The kitsch of Izmaylovo Market is something one either loves or can’t stand. Personally I don’t mind it. But the group I’m here with – hoooo boy are they offended by it.
Mission of the day: moral support for our friend, who is obsessed with getting a fur coat from the flea market. I know what you’re thinking: fur coat and flea market sound like a suspicious combination. But there’s no changing one’s mind once it’s set on a goal, so here we are.
I break away from the group, moving towards the trinkets area. I’ve been here twice already, and I wanted to pay my respects to the object I’ve been lusting over: a Cyrillic typewriter.
I can’t justify buying one; it’s too bulky, too heavy to lug around from country to country, so I’ve been holding myself back. I still want it, I groan inwardly as I stand before it once again. The seller doesn’t recognise me, and why should he — he must have had thousands of people pass by his stand since the last time I was here — though we did have a nice long chat where he had proudly declared, I never forget a face. I’m aware that I’m forgettable, but still, fairly insulted here.
The next stall sells Lenin pins, Lenin statuettes (and amongst them a lone Che Guevarra bust), boxes filled with old coins. The next stall: gas masks, the kind you’d don before taking refuge underground as the city sirens go off. There are scratches on the glass plates and I imagine the wearer suffocating, clawing at it, not being able to take it off, poison gas seeping into the helmet in the most ironic twist of fate.

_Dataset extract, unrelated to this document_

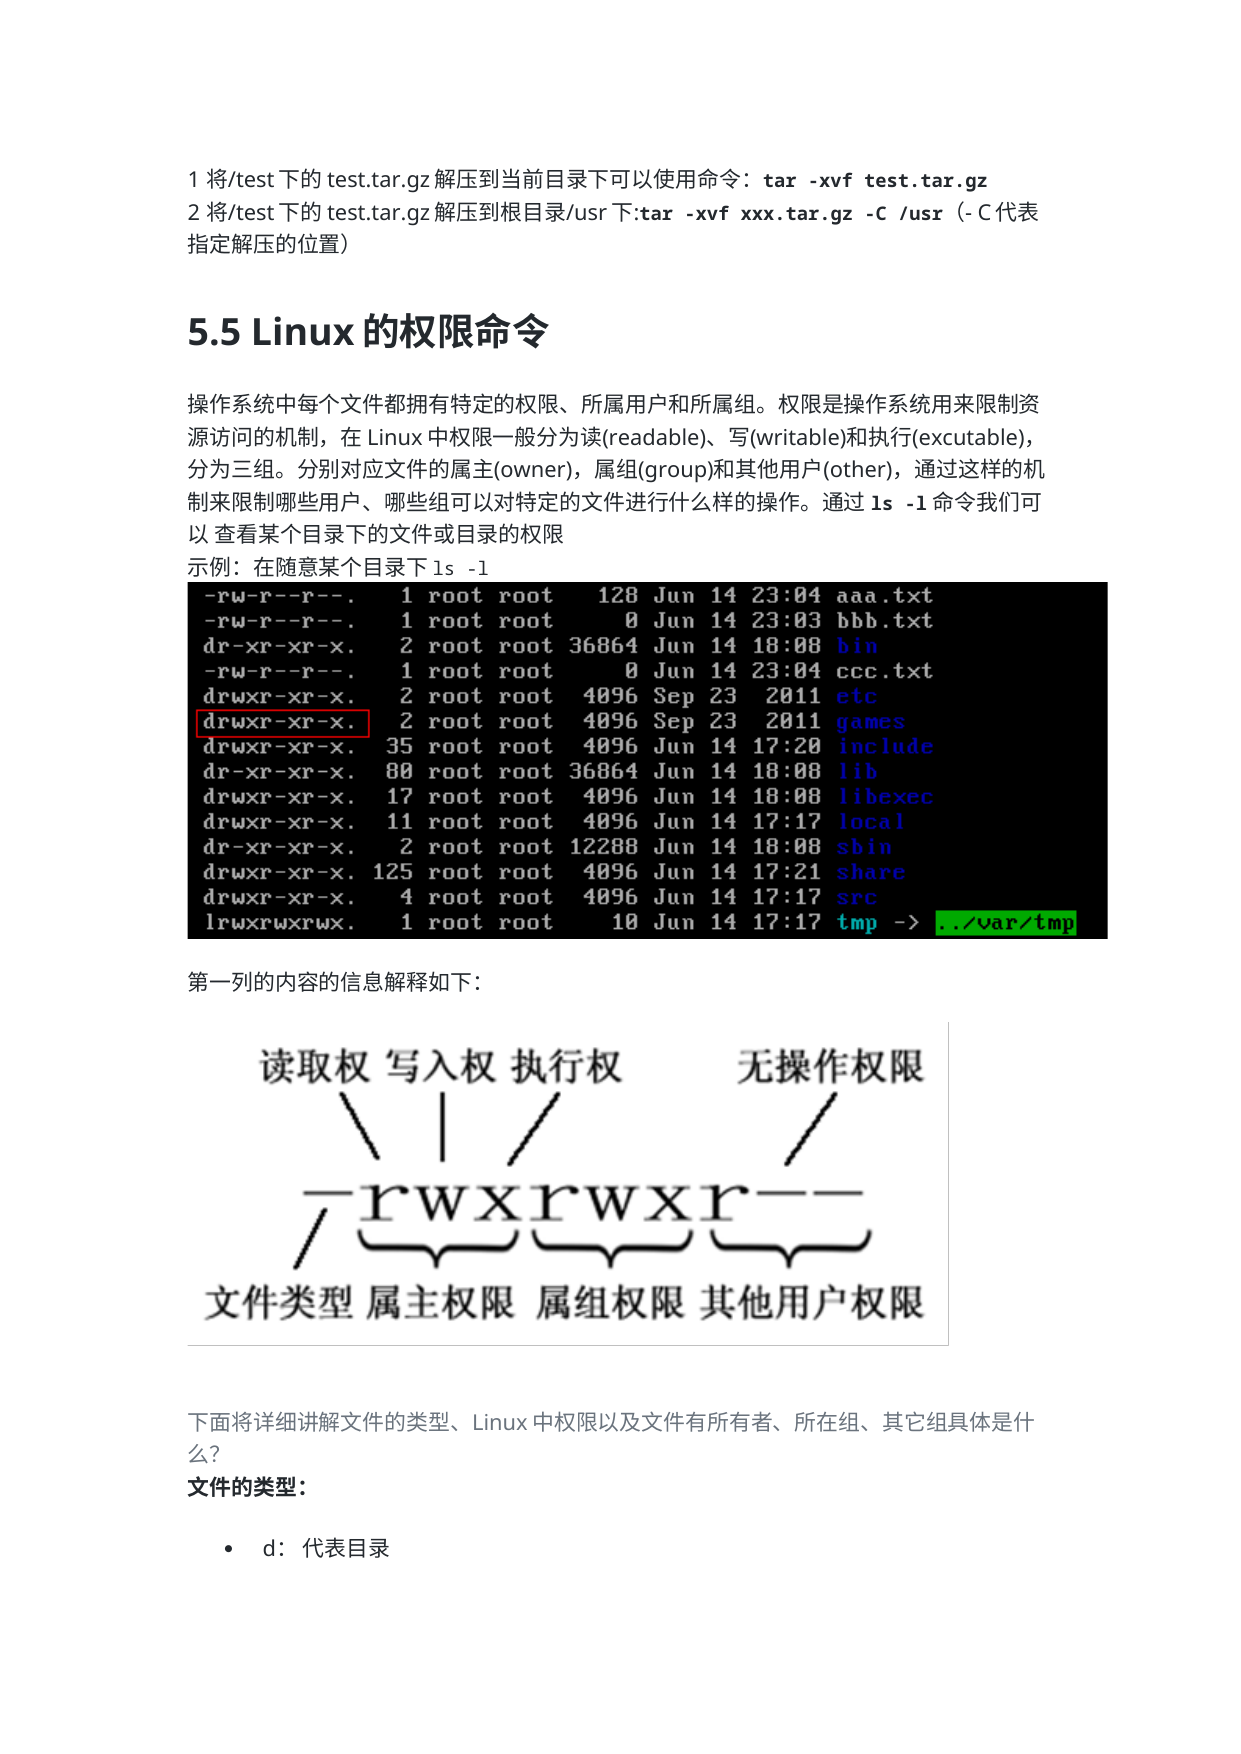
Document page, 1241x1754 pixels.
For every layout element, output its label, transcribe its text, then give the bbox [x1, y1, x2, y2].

There you are, says my friend, annoyed, who tugs at my bag to lead me all the way to the fabrics section of the market. I found it, she informs our group, swinging the fur over her shoulders in a dramatic sweep. What do you think?
I admit it’s beautiful on her. Maybe second-hand is the only way to go, when it comes to fur? Isn’t it normally passed down from one generation to the next, in general? The owner of this coat probably had no family to pass it on to. She must have frittered away in a retirement home, no one claiming her body until someone hauled her box of belongings off to some second-hand store which eventually ended up here. Or it could be the seller’s stepmother’s fur, a reviled woman whose family wanted to be rid of all her memories and belongings as soon as she passed, and dumped her coat in the market on the way back from the funeral.
After egging her on with words of encouragement, our friend pays an insane amount for the coat. As we retrace our steps through the market towards the metro I show her the typewriter. Oh darling, she sighs. Keep your money for something else. That thing is so unnecessary.